» **ASSIGNMENT**:
Repeat verbatim, and only, the lines of the data below, beginning at the line that contains "Low, ALICL: 80 -> 180" and stopping after the line that contains "High, CHCL: 791 -> none".

» **PROVIDED RECORDS**:
————
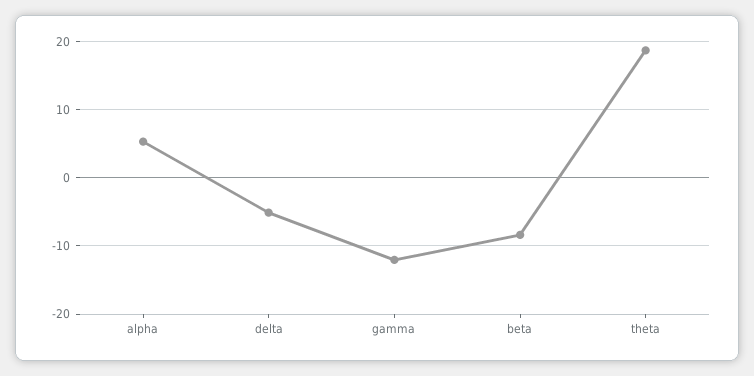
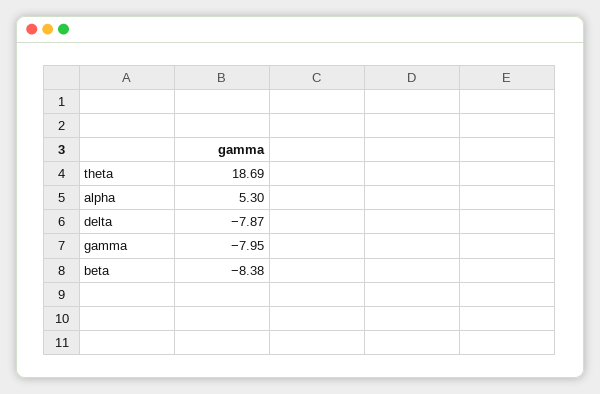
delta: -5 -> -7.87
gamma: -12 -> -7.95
————
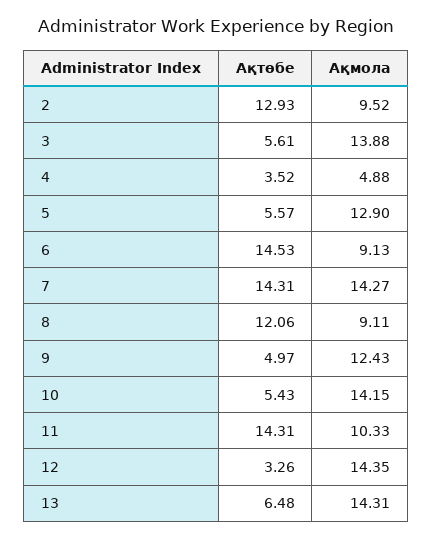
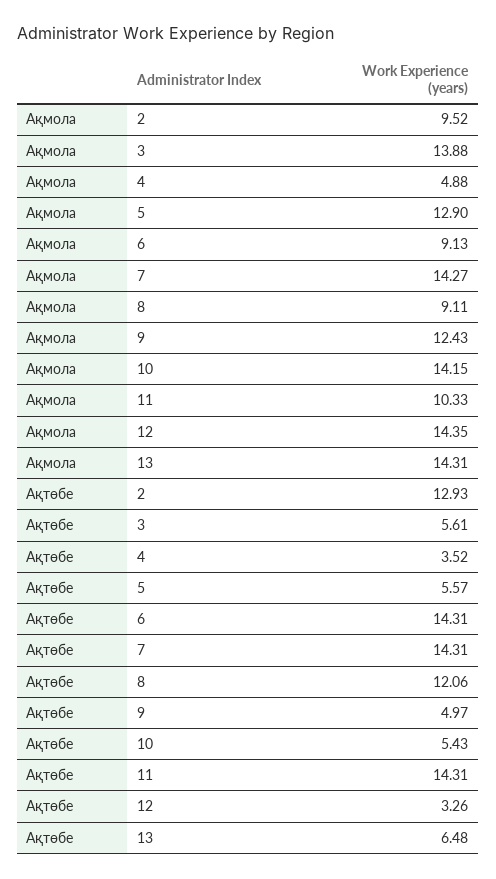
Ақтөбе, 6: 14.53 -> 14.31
————
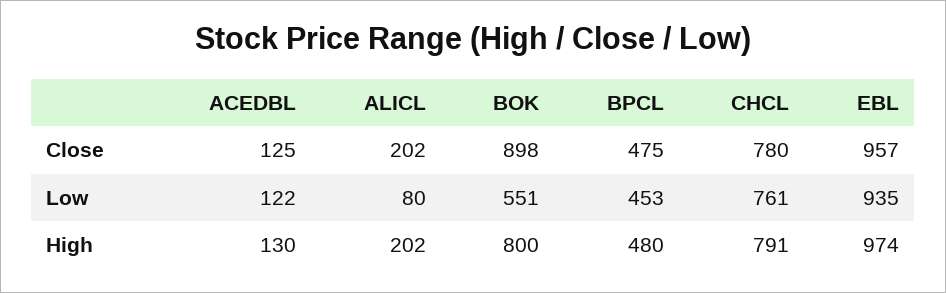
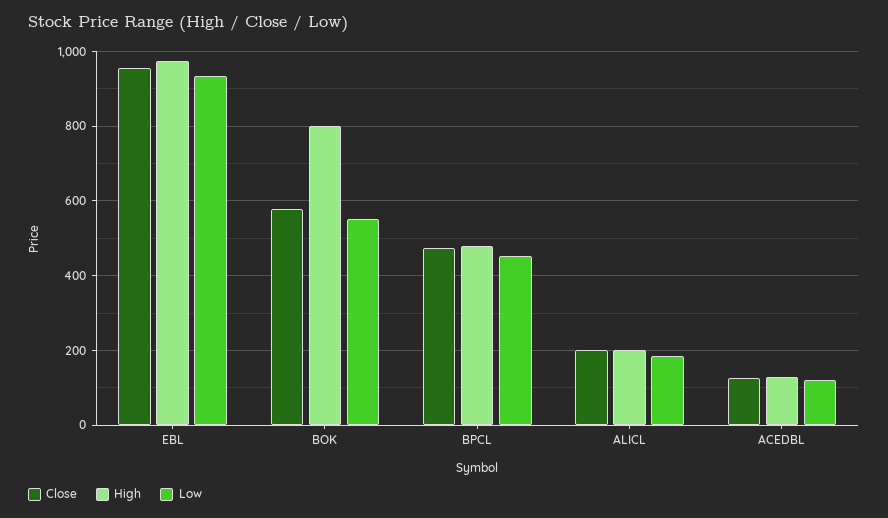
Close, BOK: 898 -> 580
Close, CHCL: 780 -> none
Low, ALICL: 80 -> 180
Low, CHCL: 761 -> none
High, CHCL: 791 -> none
————
» **OUTPUT**:
Low, ALICL: 80 -> 180
Low, CHCL: 761 -> none
High, CHCL: 791 -> none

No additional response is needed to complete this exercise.